In the autumn the town hosts a Chestnut festival called La Festa della Castagna e del Marrone DOP di Caprese Michelangelo. The town is dotted with food stalls show casing local produce and bench tables are set up for outdoor dining. Roasted chestnuts, chestnut cake you name it, they have it.
The Caprese area became less active in the last decade or so as younger generations chose to move to bigger towns for work and convenience, leaving homes empty and property prices dropped significantly. However, one of the many changes following Covid is that many Italians and foreign buyers are now re-thinking the way they live and are now seeking out homes away from the hustle and bustle of modern life (but with excellent wifi being a must). Caprese Michelangelo is fast becoming more appealing to both Italians living in larger cities so it’s an exciting time to buy.
The houses are very different in style compared to your traditional Tuscan farmhouse. Think along the lines of Swiss mountain retreat and you might be closer. The good news is that these mostly 1950s-70s builds have far more flexible planning regulations than a 15th century farmhouse meaning you can really play with the layouts to create a home in keeping with modern living that is lighter, flows well and is more energy efficient. Pair this with spectacular views and your have yourself a tempting option.
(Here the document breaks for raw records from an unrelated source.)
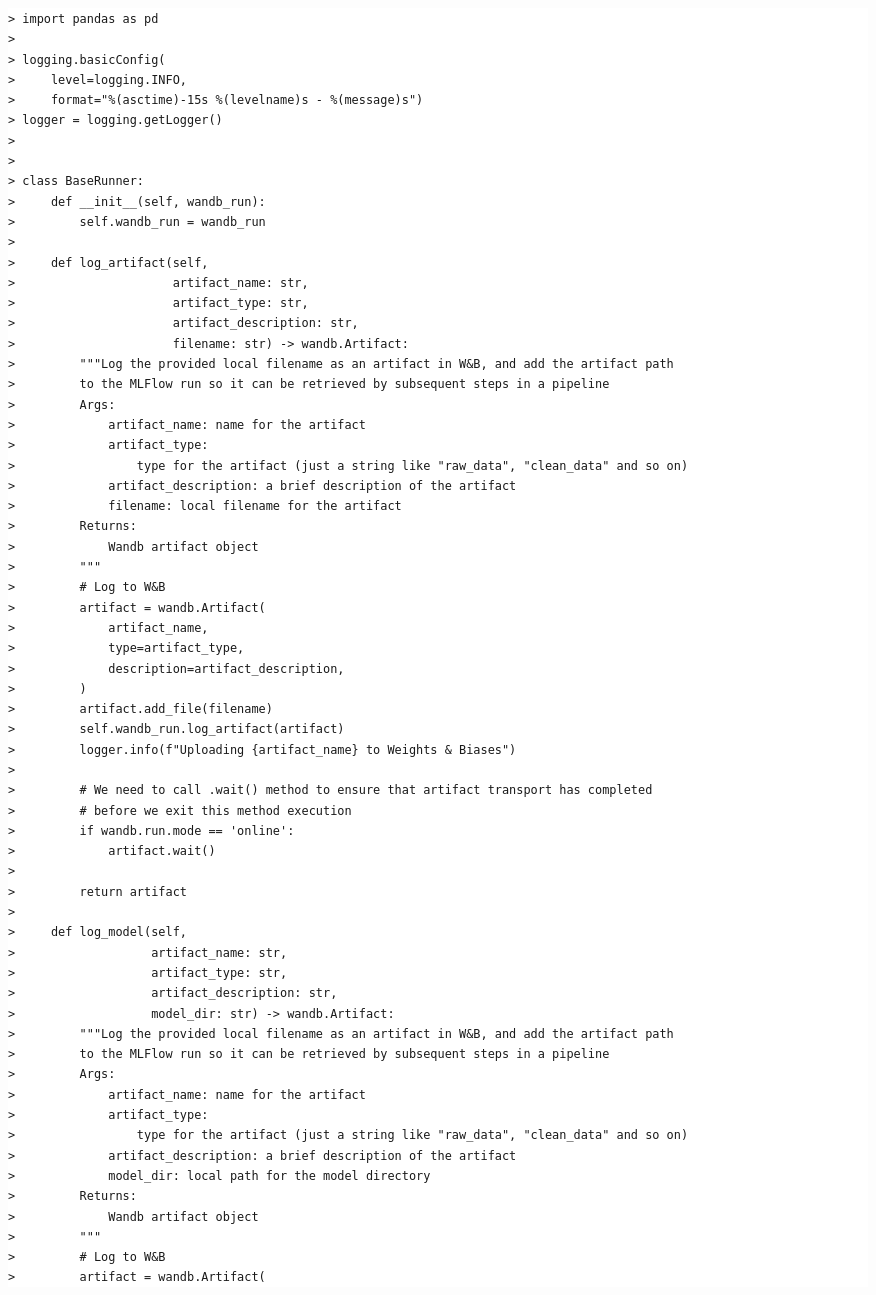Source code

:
 ```
> import pandas as pd
> 
> logging.basicConfig(
>     level=logging.INFO,
>     format="%(asctime)-15s %(levelname)s - %(message)s")
> logger = logging.getLogger()
> 
> 
> class BaseRunner:
>     def __init__(self, wandb_run):
>         self.wandb_run = wandb_run
> 
>     def log_artifact(self,
>                      artifact_name: str,
>                      artifact_type: str,
>                      artifact_description: str,
>                      filename: str) -> wandb.Artifact:
>         """Log the provided local filename as an artifact in W&B, and add the artifact path
>         to the MLFlow run so it can be retrieved by subsequent steps in a pipeline
>         Args:
>             artifact_name: name for the artifact
>             artifact_type:
>                 type for the artifact (just a string like "raw_data", "clean_data" and so on)
>             artifact_description: a brief description of the artifact
>             filename: local filename for the artifact
>         Returns:
>             Wandb artifact object
>         """
>         # Log to W&B
>         artifact = wandb.Artifact(
>             artifact_name,
>             type=artifact_type,
>             description=artifact_description,
>         )
>         artifact.add_file(filename)
>         self.wandb_run.log_artifact(artifact)
>         logger.info(f"Uploading {artifact_name} to Weights & Biases")
> 
>         # We need to call .wait() method to ensure that artifact transport has completed
>         # before we exit this method execution
>         if wandb.run.mode == 'online':
>             artifact.wait()
> 
>         return artifact
> 
>     def log_model(self,
>                   artifact_name: str,
>                   artifact_type: str,
>                   artifact_description: str,
>                   model_dir: str) -> wandb.Artifact:
>         """Log the provided local filename as an artifact in W&B, and add the artifact path
>         to the MLFlow run so it can be retrieved by subsequent steps in a pipeline
>         Args:
>             artifact_name: name for the artifact
>             artifact_type:
>                 type for the artifact (just a string like "raw_data", "clean_data" and so on)
>             artifact_description: a brief description of the artifact
>             model_dir: local path for the model directory
>         Returns:
>             Wandb artifact object
>         """
>         # Log to W&B
>         artifact = wandb.Artifact(
```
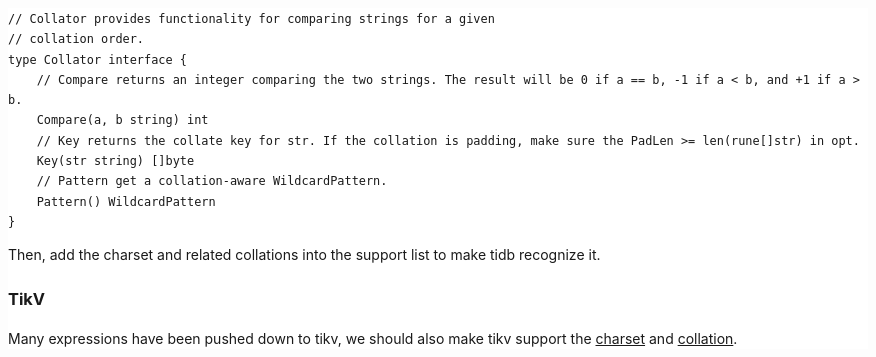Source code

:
 ```golang
// Collator provides functionality for comparing strings for a given
// collation order.
type Collator interface {
	// Compare returns an integer comparing the two strings. The result will be 0 if a == b, -1 if a < b, and +1 if a > b.
	Compare(a, b string) int
	// Key returns the collate key for str. If the collation is padding, make sure the PadLen >= len(rune[]str) in opt.
	Key(str string) []byte
	// Pattern get a collation-aware WildcardPattern.
	Pattern() WildcardPattern
}
```

Then, add the charset and related collations into the support list to make tidb recognize it.

### TikV
Many expressions have been pushed down to tikv, we should also make tikv support the [charset](https://github.com/tikv/tikv/blob/da1c069a2f9b5222ddbd32820a5a2ae1de50c78c/components/tidb_query_datatype/src/codec/collation/mod.rs#L98) and [collation](https://github.com/tikv/tikv/blob/da1c069a2f9b5222ddbd32820a5a2ae1de50c78c/components/tidb_query_datatype/src/codec/collation/mod.rs#L68).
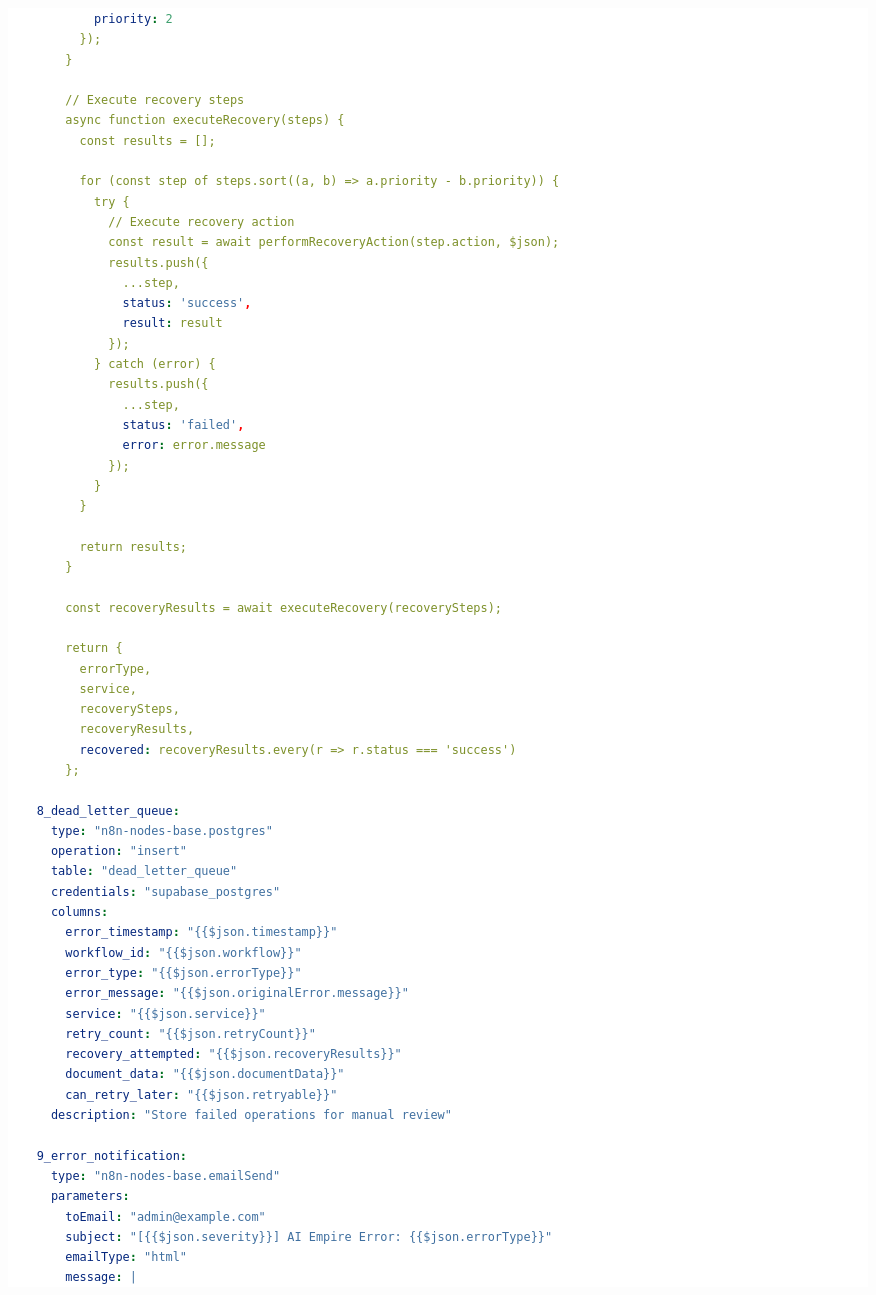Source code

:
 ```yaml
            priority: 2
          });
        }
        
        // Execute recovery steps
        async function executeRecovery(steps) {
          const results = [];
          
          for (const step of steps.sort((a, b) => a.priority - b.priority)) {
            try {
              // Execute recovery action
              const result = await performRecoveryAction(step.action, $json);
              results.push({
                ...step,
                status: 'success',
                result: result
              });
            } catch (error) {
              results.push({
                ...step,
                status: 'failed',
                error: error.message
              });
            }
          }
          
          return results;
        }
        
        const recoveryResults = await executeRecovery(recoverySteps);
        
        return {
          errorType,
          service,
          recoverySteps,
          recoveryResults,
          recovered: recoveryResults.every(r => r.status === 'success')
        };
    
    8_dead_letter_queue:
      type: "n8n-nodes-base.postgres"
      operation: "insert"
      table: "dead_letter_queue"
      credentials: "supabase_postgres"
      columns:
        error_timestamp: "{{$json.timestamp}}"
        workflow_id: "{{$json.workflow}}"
        error_type: "{{$json.errorType}}"
        error_message: "{{$json.originalError.message}}"
        service: "{{$json.service}}"
        retry_count: "{{$json.retryCount}}"
        recovery_attempted: "{{$json.recoveryResults}}"
        document_data: "{{$json.documentData}}"
        can_retry_later: "{{$json.retryable}}"
      description: "Store failed operations for manual review"
    
    9_error_notification:
      type: "n8n-nodes-base.emailSend"
      parameters:
        toEmail: "admin@example.com"
        subject: "[{{$json.severity}}] AI Empire Error: {{$json.errorType}}"
        emailType: "html"
        message: |
```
So what’s available? Unlike many other parts of Tuscany where the price tag remains high, prices in this area are still surprisingly low so at the moment it’s possible to buy a 2 bedroom apartment for around €100,000 or a detached house from €170,000. There are various ‘fractions’ of Caprese aside from the historic centre and immediate area that still fall under the district. Lovely areas such as Fragaiolo, Lama and Il Faggeto offer lovely properties so it’s worth exploring to see what’s available.